Het is knap hoe Manninen vanuit de interviews de hedendaagse Chinese samenleving weet te schetsen. Waar nodig geeft ze uitleg over de maatschappelijke context, waaronder het hukou-systeem en de grote verschillen tussen stad en platteland. Maar ze ontkracht ook een aantal veelgehoorde aannames, waaronder de traditionele voorliefde voor mannelijk nageslacht. Net zoals Kennedy en Shi onderstreept Manninen dat in de loop van de jaren 90 de meeste Chinese ouders een voorkeur voor twee kinderen kregen; een jongen en een meisje.
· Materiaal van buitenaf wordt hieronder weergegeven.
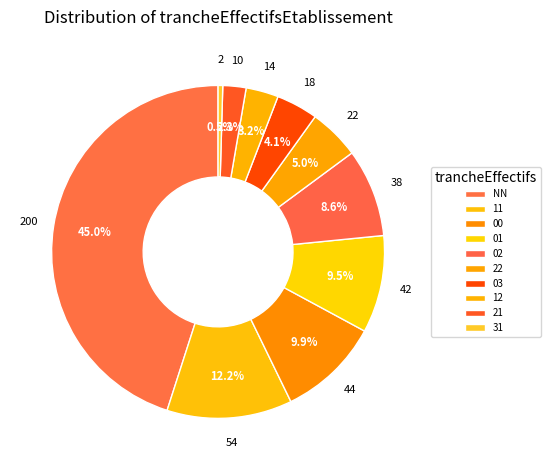

True or false: NN accounts for 45% of the total.

True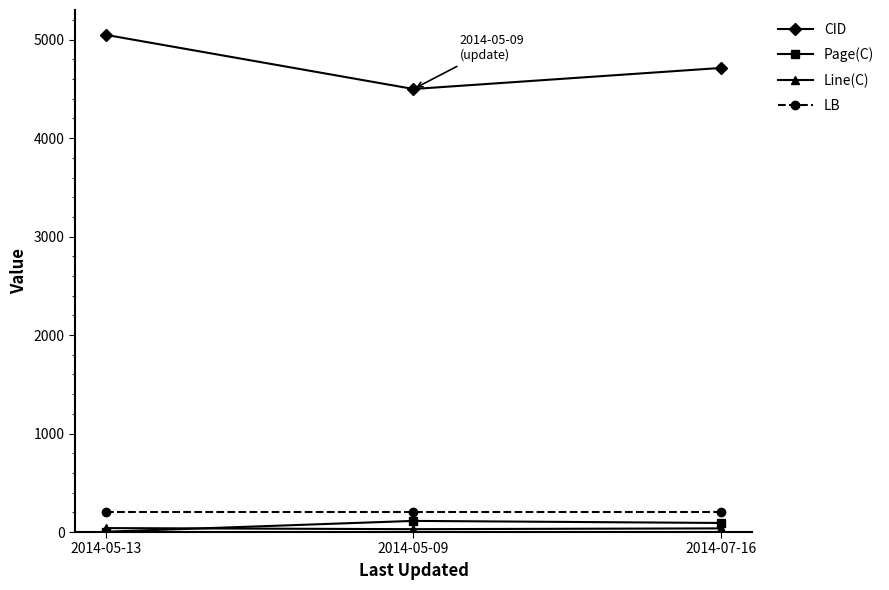

What is the label of the 3rd point from the left?

2014-07-16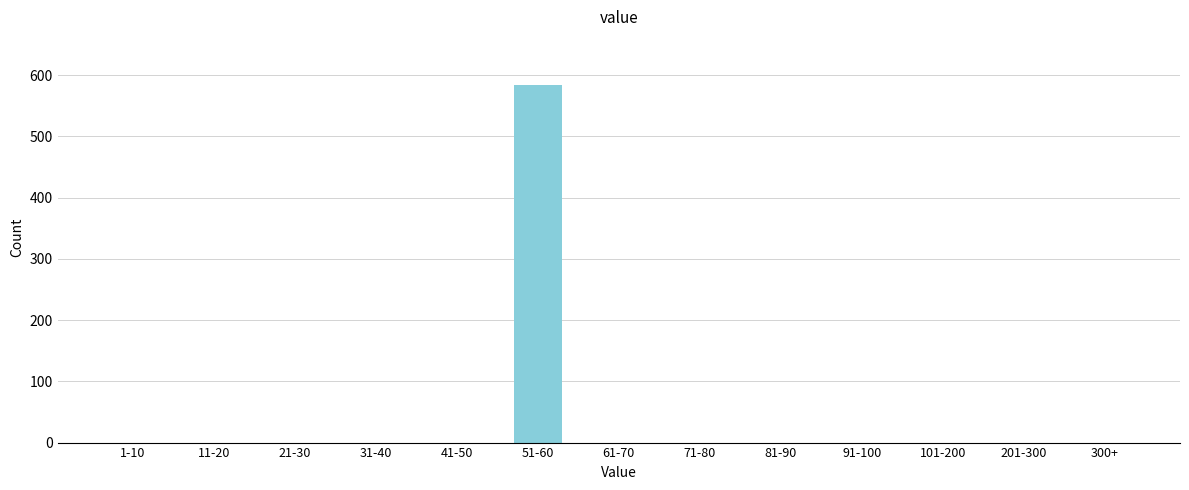

Reading left to right, list all the values displayed in this chart.

1-10=0	11-20=0	21-30=0	31-40=0	41-50=0	51-60=584	61-70=0	71-80=0	81-90=0	91-100=0	101-200=0	201-300=0	300+=0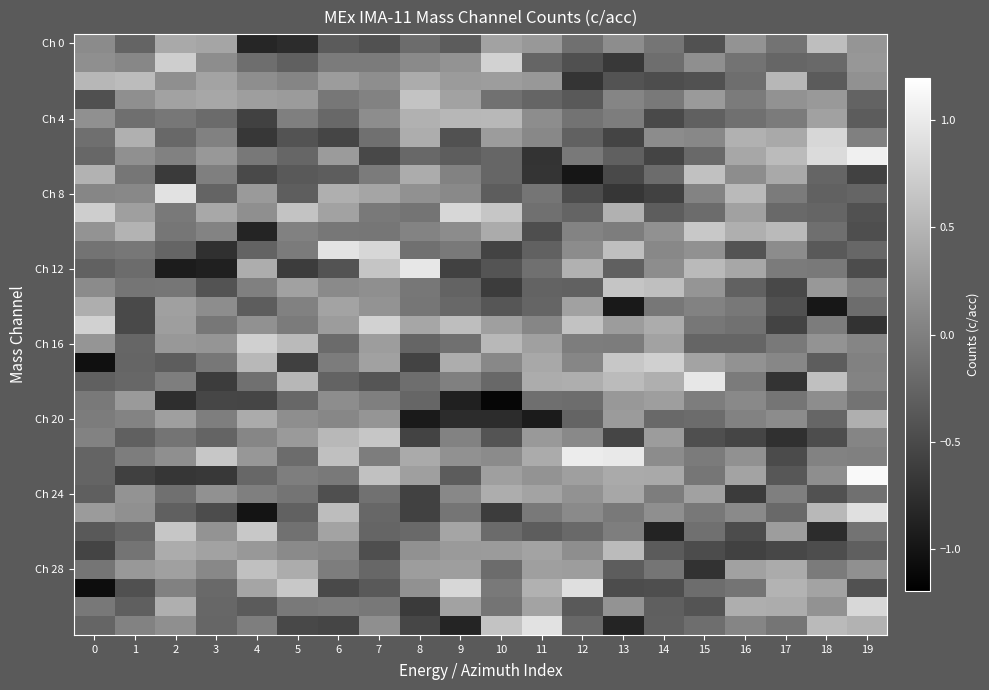

What is the maximum value shown in the chart?

1.1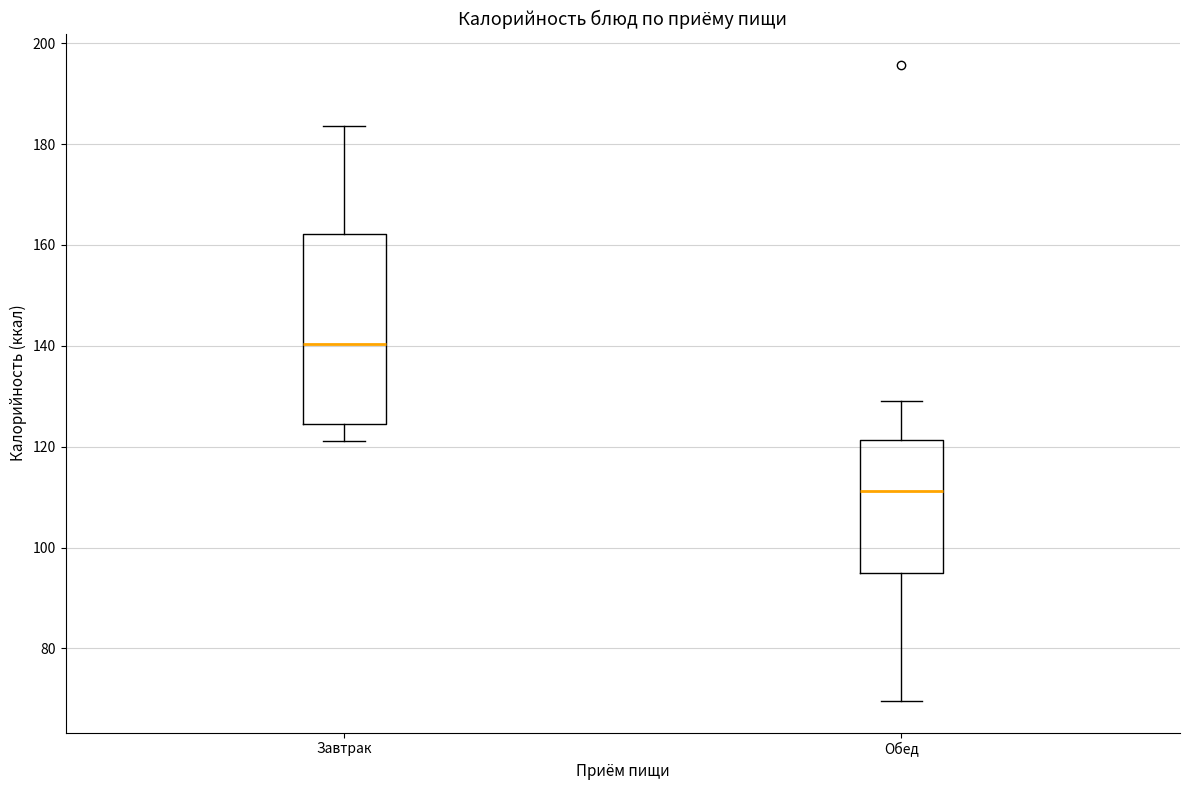

Reading left to right, transcribe this box plot: for each box, give where its median line is, the range the box spans, and where its two whiskers end, as read against the y-axis. The values are not printed on the chart, so give them approximately, as read against the axis.

Завтрак: median 140, box 124 to 162, whiskers 122 to 184
Обед: median 112, box 96 to 122, whiskers 70 to 130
Secrets and Siblings is een uitstekend boek om te lezen wanneer je nog niet heel bekend met de Chinese maatschappij, en interesse hebt in de gevolgen van de eenkindpolitiek. Maar ook wanneer je al wat bekender bent met China als samenleving, biedt dit boek genoeg interessants. De verschillende invalshoeken en persoonlijke benadering maken dat het boek uiterst prettig weg leest.

 

Lost and Found – The “Missing Girls” in Rural China, John James Kennedy and Yaojiang Shi, Oxford University Press juli 2019, paperback €20, ISBN: 9780190917432.

Secrets and Siblings – The Vanished Lives of China’s One Child Policy, Mari Manninen, ZED Books november 2019, paperback €17,99, ISBN 9781786997333.